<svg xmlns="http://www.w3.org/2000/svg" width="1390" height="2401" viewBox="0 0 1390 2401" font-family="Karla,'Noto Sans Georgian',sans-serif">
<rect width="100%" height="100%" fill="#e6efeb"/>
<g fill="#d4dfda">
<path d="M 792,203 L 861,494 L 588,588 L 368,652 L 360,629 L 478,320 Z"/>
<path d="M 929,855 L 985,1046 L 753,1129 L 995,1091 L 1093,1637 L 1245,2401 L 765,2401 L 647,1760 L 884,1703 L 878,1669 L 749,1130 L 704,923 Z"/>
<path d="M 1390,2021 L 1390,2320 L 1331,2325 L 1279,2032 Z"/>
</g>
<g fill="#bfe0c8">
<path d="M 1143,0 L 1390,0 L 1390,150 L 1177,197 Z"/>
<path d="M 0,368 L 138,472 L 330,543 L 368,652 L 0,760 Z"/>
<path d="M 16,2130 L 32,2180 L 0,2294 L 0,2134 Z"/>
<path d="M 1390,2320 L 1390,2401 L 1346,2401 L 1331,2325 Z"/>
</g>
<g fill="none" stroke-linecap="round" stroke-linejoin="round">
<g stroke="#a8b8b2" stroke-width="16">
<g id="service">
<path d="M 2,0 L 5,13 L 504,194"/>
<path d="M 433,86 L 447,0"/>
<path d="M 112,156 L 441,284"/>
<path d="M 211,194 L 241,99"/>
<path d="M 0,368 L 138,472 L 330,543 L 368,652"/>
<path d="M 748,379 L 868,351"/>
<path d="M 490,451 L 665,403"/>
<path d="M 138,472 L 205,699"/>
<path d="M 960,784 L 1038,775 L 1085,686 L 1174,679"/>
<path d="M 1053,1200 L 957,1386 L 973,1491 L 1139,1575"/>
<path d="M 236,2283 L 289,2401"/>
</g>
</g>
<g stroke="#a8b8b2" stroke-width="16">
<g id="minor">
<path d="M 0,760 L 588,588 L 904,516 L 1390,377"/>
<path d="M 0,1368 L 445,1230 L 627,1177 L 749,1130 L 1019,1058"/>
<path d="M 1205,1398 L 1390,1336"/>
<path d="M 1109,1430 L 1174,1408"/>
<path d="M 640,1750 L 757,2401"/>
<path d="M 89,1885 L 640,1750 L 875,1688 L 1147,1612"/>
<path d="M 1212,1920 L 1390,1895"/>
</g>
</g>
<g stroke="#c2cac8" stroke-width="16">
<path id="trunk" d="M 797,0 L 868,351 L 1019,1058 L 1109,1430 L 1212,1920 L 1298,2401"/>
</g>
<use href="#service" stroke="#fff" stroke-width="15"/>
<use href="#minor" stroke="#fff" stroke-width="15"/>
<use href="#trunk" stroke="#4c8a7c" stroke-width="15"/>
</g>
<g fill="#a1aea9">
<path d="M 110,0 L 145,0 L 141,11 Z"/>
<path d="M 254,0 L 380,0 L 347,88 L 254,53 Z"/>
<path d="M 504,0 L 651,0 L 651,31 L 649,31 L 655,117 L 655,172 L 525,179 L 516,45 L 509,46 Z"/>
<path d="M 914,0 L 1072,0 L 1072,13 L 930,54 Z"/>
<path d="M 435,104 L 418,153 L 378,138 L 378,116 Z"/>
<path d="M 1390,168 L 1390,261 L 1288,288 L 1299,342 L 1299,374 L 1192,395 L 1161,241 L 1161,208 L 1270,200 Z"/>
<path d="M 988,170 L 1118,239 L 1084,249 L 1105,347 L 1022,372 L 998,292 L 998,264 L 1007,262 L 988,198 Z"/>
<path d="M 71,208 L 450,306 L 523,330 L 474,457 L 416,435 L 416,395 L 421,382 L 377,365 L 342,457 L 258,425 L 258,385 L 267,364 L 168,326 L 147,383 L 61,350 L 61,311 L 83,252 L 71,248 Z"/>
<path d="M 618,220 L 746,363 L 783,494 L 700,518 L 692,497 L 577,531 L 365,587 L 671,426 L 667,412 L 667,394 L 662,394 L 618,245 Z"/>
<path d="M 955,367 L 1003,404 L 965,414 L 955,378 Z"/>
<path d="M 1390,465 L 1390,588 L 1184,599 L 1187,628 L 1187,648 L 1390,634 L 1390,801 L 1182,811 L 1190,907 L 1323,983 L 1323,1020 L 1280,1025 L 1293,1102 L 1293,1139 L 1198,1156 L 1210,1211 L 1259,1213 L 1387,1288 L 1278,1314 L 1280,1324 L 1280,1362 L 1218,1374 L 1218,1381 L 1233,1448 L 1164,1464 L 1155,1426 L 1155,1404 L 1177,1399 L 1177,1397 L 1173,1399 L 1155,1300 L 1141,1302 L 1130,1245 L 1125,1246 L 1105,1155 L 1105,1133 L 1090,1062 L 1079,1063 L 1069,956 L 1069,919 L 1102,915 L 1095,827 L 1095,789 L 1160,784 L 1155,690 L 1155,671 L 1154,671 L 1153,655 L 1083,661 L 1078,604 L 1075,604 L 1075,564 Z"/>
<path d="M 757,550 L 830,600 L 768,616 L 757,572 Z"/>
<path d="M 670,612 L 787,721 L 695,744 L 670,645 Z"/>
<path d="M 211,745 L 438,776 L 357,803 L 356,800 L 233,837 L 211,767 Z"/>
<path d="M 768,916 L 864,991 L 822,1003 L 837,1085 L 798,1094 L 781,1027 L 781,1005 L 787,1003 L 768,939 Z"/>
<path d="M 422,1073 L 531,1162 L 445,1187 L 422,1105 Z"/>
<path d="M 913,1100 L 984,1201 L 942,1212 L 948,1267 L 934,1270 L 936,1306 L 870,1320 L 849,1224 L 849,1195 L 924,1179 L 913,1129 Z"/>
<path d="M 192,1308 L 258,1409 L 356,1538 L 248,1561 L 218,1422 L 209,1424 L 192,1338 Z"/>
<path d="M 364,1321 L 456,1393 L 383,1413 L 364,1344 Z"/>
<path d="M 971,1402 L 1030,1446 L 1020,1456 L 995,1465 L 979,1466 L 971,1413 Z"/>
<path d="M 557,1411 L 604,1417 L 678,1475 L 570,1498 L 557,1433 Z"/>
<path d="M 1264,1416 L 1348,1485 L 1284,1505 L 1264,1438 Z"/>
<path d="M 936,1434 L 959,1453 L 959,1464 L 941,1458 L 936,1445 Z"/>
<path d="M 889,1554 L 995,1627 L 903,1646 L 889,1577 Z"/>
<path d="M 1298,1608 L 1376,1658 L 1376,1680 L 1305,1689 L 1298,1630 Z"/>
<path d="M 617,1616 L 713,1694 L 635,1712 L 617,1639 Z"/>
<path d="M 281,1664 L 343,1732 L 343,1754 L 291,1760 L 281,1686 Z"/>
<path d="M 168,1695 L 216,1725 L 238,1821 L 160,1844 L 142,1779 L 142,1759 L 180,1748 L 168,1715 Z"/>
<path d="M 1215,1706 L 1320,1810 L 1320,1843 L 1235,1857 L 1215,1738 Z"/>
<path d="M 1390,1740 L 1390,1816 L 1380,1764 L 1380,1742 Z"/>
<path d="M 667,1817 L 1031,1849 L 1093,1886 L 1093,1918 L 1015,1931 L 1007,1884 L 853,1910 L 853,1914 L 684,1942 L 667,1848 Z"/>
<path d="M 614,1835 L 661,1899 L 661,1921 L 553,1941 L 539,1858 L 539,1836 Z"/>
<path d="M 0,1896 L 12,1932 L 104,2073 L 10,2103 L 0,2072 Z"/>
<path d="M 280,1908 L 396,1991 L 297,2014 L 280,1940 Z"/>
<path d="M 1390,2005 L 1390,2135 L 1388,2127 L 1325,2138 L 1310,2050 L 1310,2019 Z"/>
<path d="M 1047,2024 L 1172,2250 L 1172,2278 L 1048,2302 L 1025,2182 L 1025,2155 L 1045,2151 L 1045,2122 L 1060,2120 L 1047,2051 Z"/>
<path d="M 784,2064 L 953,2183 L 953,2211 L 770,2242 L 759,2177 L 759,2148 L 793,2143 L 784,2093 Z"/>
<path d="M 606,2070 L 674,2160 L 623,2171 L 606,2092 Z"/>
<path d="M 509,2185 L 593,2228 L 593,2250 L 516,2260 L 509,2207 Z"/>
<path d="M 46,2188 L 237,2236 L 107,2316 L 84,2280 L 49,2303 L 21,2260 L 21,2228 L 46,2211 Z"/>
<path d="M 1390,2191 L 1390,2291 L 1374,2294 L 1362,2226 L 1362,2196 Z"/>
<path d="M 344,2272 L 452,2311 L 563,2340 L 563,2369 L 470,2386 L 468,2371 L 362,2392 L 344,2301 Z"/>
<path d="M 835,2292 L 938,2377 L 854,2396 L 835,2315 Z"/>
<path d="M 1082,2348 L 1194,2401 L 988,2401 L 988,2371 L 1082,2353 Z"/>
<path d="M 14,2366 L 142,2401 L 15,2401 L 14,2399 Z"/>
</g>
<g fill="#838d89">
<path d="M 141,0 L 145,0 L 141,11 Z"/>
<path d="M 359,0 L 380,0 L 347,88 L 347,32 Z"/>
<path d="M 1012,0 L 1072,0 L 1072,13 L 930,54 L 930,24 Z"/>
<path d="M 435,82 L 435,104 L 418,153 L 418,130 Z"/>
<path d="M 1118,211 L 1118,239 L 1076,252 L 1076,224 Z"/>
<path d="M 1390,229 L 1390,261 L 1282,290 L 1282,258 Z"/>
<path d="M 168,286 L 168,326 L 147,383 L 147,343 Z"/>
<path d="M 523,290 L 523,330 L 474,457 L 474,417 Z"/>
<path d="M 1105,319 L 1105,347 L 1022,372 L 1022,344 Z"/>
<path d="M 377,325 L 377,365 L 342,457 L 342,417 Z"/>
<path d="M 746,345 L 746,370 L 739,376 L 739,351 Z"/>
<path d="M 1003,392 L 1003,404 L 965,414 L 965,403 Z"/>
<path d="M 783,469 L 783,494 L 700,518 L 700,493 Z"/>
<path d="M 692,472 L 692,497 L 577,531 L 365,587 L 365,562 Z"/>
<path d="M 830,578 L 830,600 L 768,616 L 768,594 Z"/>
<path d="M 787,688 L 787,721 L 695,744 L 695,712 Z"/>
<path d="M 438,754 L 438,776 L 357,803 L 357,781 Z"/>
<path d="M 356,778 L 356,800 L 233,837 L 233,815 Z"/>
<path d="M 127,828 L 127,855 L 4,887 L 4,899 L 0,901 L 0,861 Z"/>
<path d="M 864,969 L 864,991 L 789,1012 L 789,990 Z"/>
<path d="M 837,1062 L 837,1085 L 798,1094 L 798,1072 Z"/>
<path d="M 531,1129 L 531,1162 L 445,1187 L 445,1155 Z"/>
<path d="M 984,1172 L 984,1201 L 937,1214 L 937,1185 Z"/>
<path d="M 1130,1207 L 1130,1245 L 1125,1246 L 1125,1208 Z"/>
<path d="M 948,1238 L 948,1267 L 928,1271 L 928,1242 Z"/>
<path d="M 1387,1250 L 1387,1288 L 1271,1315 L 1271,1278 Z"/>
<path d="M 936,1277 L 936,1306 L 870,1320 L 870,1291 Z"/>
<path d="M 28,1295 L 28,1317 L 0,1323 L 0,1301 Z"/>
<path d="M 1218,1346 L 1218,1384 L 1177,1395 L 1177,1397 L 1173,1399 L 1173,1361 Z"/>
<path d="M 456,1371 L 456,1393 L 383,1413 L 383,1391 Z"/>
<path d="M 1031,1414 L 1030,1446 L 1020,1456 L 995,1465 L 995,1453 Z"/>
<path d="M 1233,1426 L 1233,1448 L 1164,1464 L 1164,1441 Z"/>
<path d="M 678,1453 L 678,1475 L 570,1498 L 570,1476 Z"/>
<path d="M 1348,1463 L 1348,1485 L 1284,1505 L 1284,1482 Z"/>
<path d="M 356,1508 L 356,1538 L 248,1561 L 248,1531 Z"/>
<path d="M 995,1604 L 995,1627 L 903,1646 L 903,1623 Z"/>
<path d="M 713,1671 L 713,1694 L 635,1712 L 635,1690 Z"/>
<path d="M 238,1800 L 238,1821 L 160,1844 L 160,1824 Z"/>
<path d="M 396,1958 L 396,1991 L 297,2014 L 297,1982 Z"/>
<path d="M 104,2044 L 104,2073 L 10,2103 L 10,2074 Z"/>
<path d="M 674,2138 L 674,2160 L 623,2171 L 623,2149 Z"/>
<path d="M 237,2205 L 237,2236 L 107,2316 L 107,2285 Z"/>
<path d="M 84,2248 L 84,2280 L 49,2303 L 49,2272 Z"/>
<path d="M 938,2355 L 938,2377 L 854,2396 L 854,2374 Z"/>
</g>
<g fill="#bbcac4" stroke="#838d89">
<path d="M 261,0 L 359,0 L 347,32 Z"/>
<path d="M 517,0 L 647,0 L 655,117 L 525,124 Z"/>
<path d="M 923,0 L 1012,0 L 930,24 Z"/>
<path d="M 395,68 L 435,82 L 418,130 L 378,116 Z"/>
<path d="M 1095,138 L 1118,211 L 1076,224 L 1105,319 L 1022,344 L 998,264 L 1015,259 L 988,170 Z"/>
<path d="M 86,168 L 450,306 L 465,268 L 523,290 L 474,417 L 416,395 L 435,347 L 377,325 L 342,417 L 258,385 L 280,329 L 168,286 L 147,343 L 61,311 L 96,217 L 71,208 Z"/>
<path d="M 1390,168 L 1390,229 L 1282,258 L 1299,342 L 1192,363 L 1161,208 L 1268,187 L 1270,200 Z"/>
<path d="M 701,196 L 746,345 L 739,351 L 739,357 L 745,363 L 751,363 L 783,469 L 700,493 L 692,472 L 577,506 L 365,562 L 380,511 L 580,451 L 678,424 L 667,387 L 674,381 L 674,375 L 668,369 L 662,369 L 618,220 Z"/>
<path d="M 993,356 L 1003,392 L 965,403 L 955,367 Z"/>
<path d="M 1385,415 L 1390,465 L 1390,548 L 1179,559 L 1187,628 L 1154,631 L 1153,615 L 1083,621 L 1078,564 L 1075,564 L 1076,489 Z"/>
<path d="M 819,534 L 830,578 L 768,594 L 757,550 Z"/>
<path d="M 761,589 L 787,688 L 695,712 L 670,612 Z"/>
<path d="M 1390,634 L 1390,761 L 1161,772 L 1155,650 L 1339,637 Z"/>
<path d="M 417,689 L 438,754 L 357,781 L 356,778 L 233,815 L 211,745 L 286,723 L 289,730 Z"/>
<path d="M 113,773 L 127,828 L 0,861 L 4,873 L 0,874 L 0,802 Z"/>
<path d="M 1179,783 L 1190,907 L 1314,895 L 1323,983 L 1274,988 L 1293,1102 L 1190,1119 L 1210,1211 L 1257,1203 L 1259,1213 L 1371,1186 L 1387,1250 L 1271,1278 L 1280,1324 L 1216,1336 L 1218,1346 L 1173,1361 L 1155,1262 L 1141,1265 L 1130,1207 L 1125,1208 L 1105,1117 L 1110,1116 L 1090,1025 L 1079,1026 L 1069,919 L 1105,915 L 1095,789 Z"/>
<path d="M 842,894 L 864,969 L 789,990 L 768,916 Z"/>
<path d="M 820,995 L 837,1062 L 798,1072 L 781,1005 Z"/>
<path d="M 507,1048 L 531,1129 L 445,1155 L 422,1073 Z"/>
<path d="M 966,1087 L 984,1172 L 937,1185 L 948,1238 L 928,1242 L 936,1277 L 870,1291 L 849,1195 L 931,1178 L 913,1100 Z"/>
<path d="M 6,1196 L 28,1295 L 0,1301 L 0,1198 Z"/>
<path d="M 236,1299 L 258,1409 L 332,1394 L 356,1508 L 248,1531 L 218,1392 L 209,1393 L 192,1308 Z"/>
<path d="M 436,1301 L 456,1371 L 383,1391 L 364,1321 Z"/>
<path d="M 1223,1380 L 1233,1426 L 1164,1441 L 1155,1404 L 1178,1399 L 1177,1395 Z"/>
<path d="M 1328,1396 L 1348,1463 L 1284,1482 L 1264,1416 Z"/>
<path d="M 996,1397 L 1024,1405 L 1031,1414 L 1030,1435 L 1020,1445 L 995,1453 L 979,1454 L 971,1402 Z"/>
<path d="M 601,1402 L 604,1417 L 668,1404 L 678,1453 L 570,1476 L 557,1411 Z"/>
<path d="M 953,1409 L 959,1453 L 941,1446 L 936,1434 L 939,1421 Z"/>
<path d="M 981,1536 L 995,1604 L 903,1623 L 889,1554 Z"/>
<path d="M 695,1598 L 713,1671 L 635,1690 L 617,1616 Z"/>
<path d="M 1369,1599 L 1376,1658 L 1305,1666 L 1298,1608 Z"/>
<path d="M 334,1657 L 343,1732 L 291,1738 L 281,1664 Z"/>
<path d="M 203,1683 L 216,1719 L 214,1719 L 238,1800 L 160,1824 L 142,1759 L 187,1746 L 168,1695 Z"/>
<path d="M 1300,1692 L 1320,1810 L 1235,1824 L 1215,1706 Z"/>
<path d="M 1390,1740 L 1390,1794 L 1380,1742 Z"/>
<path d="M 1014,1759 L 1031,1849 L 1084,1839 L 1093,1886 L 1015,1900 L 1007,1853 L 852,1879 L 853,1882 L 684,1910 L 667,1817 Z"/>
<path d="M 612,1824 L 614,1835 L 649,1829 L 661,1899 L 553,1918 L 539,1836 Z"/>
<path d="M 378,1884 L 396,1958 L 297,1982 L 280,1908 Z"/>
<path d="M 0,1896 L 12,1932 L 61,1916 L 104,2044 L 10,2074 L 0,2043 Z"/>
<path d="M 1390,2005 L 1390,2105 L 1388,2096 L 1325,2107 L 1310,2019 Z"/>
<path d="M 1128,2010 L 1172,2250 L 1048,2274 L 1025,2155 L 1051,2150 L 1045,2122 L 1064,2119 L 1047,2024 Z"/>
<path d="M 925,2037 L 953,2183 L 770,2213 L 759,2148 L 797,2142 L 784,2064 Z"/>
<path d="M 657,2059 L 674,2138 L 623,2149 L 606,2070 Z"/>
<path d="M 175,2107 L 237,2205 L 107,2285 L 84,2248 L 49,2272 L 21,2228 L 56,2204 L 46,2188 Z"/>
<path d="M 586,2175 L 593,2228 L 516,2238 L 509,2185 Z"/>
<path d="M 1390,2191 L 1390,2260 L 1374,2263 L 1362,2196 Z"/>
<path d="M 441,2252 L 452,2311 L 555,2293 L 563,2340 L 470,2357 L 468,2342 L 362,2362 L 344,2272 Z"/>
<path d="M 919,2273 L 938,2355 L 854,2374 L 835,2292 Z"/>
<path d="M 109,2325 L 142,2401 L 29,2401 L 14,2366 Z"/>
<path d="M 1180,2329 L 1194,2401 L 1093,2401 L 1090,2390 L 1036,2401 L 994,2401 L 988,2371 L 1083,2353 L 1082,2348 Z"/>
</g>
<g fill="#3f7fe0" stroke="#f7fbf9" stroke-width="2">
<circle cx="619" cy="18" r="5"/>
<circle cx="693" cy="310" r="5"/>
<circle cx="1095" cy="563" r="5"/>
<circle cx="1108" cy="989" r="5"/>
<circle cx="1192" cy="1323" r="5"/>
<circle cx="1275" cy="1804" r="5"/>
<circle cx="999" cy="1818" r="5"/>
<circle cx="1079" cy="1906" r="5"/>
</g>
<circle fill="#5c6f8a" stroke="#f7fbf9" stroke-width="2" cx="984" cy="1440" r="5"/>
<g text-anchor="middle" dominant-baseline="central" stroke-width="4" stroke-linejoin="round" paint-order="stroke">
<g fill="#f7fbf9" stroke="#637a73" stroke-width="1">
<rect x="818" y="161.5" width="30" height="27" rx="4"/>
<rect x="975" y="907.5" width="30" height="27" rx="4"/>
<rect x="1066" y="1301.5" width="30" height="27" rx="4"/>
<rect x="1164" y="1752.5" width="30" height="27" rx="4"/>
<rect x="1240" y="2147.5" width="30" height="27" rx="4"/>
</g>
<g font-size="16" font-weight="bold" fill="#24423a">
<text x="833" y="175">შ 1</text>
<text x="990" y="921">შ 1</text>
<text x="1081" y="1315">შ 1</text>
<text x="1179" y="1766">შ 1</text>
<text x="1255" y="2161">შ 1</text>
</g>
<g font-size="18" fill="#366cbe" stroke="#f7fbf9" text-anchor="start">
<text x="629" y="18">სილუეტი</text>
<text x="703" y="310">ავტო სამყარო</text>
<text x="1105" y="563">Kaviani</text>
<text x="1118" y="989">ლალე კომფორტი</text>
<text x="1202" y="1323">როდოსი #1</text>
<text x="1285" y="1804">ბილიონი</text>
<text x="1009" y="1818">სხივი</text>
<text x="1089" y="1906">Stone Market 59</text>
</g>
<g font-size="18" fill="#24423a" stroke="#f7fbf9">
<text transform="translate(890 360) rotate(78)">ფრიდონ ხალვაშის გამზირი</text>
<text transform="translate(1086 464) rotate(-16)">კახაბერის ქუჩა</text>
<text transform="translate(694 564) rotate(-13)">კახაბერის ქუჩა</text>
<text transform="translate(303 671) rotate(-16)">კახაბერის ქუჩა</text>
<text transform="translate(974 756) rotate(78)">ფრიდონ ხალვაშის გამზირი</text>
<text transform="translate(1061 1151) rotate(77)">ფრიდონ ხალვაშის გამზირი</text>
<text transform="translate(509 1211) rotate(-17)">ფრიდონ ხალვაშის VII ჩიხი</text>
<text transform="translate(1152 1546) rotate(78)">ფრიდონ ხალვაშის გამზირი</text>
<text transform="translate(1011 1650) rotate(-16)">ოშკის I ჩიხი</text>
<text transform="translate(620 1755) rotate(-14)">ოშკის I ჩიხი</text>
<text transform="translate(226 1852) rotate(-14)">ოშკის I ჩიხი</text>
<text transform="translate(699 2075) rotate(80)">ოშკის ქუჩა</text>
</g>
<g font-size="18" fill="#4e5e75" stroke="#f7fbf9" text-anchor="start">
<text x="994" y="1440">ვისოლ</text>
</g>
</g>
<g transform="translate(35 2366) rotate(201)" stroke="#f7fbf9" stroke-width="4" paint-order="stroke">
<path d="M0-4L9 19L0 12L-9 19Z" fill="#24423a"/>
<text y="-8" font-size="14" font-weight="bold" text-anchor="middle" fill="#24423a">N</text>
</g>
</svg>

====

Problem to work on: Give the count of lines in the material containing "middle". The reply is that number alone.

Solution to the problem: 2